David Fowler, president of the Family Action Council of Tennessee, is making a unique comparison between the recent defeat for religious liberty in an LGBT case in Washington state and a case more than 100 years ago in which the U.S. Supreme Court upheld a law punishing polygamy.
In both cases, courts upheld an underlying moral code, Fowler says. The difference between then and now is that the moral code has changed
“What has changed – and it explains why polygamy could be banned in 1879 and why it will not be able to be banned in the coming years – is the religious beliefs that informed our laws back then. We no longer believe that God has imposed any laws on the social order that all must recognize, including those who make our civil laws,” Fowler wrote in his blog.
In 1879 in Reynolds v. United States, the U.S. Supreme Court ruled against George Reynolds, a Mormon and resident of Utah territory who argued that marrying more than one woman was integral to his religious faith. The high court said that allowing it would make an individual’s religious belief superior to the law of the land.
Last month, the Washington State Supreme Court ruled against Barronelle Stutzman, a florist who declined to provide a floral arrangement for a same-sex wedding ceremony because of her Christian religious belief. She was found to be in violation of a state statute prohibiting discrimination based on sexual orientation. The ruling requires her to pay attorney fees accumulated by the American Civil Liberties Union in suing her. Fees for each side in cases like this are hundreds of thousands of dollars or more, according to Alliance Defending Freedom, which has provided her defense.
The 72-year-old grandmother, who owns Arlene’s Flowers in Richland, Washington, plans to appeal her case to the U.S. Supreme Court. Christian conservatives say her case and others like it illustrate why President Trump should act to protect religious liberty.
In a statement, Alliance Defending Freedom Senior Counselor Kristen Waggoner said, “It’s unbelievable to think that Barronelle Stutzman, a small business owner and creative professional who loves and respects everyone who walks through her shop’s doors, stands to lose all that she owns – her retirement, her life savings, her home – simply for declining to create custom expression for one event that violated her conscience for a long-time friend and customer.”
Waggoner noted that Stutzman had created floral arrangements for the customer dozens of times over a period of nearly 10 years and that many of those arrangements were for his partner. “One time, in all those years, she declined to create a specific message that conflicted with her deeply held beliefs about marriage,” Waggoner said. “And Rob and Curt had no trouble obtaining wedding flowers from two other local floral design artists. The only damages they claim are $8 in gas to go there instead.”

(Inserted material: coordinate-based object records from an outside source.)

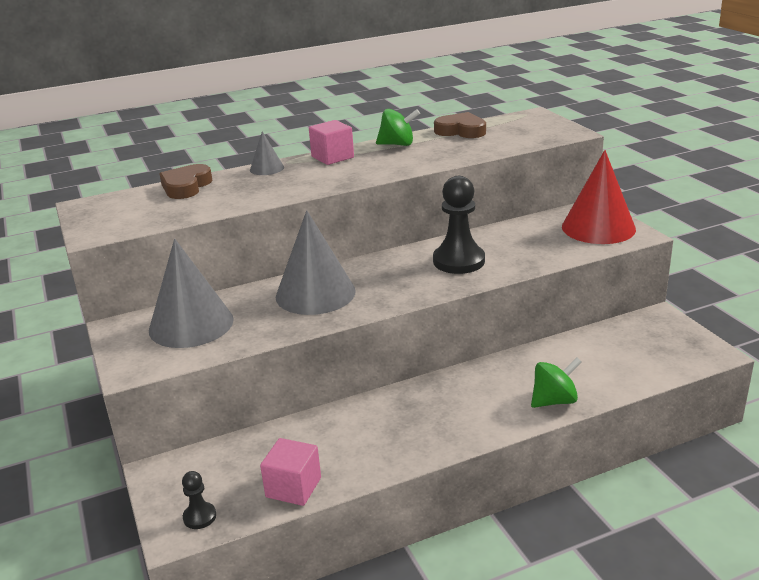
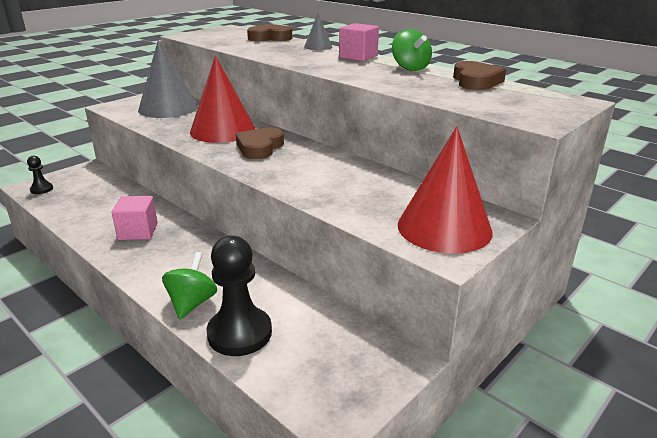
camera: 65 degrees right, 0 degrees up
(293, 487) = (67, 210): pink cube -> pink cube (138, 231)
(315, 293) = (222, 130): grey cone -> red cone
(387, 278) = (260, 147): none -> brown heart
(458, 261) = (307, 169): black pawn -> black pawn (239, 333)
(554, 401) = (192, 303): green spinning top -> green spinning top turned 120 degrees counterclockwise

Waggoner said the case was brought to crush dissent. “Freedom of speech and religion aren’t subject to the whim of a majority; they are constitutional guarantees,” she said.
Even if President Trump were to issue an executive order protecting religious liberty, Alliance Defending Freedom still plans to petition the U.S. Supreme Court in the Stutzman case. “Because that freedom is clearly at risk for Barronelle and so many other Americans, and because no executive order can fix all the threats to that freedom, we will ask the U.S. Supreme Court to hear this case and reverse this grave injustice,” Waggoner said.
Fowler of the Family Action Council of Tennessee said Christians shouldn’t be surprised by the defeat for religious liberty before the Washington State Supreme Court.
“Over the last century, the Christian church became complicit in this cultural change in the religious underpinnings of our legal structure by making Christianity a matter of strictly personal behavior and by not wanting our ministers to discuss the issues of our day from the pulpit,” he wrote. “The church is now reaping the fruit of the pietism and cultural silence it has sown.”